Convert the material, starting at its first line and ending at the line containing "Answer: approximately 135°", into a Markdown table with the columns Number and Content. Each nonblank line goes in its own row with its row number.

◆ ◆ ◆ ◆ ◆

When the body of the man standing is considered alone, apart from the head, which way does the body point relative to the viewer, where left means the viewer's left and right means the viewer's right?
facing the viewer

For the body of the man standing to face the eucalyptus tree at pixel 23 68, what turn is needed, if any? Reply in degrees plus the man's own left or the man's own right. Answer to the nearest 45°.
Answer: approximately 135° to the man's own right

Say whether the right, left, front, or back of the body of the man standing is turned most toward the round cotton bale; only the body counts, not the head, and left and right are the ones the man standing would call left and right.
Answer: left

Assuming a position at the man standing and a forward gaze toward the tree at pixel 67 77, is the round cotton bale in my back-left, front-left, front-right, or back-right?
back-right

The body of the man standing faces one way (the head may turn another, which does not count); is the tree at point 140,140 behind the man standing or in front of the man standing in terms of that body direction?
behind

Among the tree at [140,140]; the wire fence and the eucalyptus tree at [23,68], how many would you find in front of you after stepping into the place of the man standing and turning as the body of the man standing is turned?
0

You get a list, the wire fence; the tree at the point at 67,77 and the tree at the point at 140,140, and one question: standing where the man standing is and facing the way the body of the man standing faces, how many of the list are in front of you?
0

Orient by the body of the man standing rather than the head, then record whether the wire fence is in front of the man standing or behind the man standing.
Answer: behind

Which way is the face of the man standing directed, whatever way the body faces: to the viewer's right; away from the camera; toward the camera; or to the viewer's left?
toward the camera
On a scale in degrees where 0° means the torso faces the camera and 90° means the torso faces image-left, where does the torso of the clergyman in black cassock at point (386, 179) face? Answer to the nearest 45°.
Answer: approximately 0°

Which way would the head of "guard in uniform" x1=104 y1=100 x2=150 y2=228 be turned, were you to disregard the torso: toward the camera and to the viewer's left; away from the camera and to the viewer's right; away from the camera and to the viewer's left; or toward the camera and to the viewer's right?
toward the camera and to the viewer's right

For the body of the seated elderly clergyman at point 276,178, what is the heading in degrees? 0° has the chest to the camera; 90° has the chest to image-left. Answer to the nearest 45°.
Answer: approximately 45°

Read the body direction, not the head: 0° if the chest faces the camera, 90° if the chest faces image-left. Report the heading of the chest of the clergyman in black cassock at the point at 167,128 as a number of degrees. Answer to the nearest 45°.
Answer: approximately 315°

◆ ◆ ◆ ◆ ◆

:: Task solution ::
| Number | Content |
|---|---|
| 1 | When the body of the man standing is considered alone, apart from the head, which way does the body point relative to the viewer, where left means the viewer's left and right means the viewer's right? |
| 2 | facing the viewer |
| 3 | For the body of the man standing to face the eucalyptus tree at pixel 23 68, what turn is needed, if any? Reply in degrees plus the man's own left or the man's own right. Answer to the nearest 45°. |
| 4 | Answer: approximately 135° to the man's own right |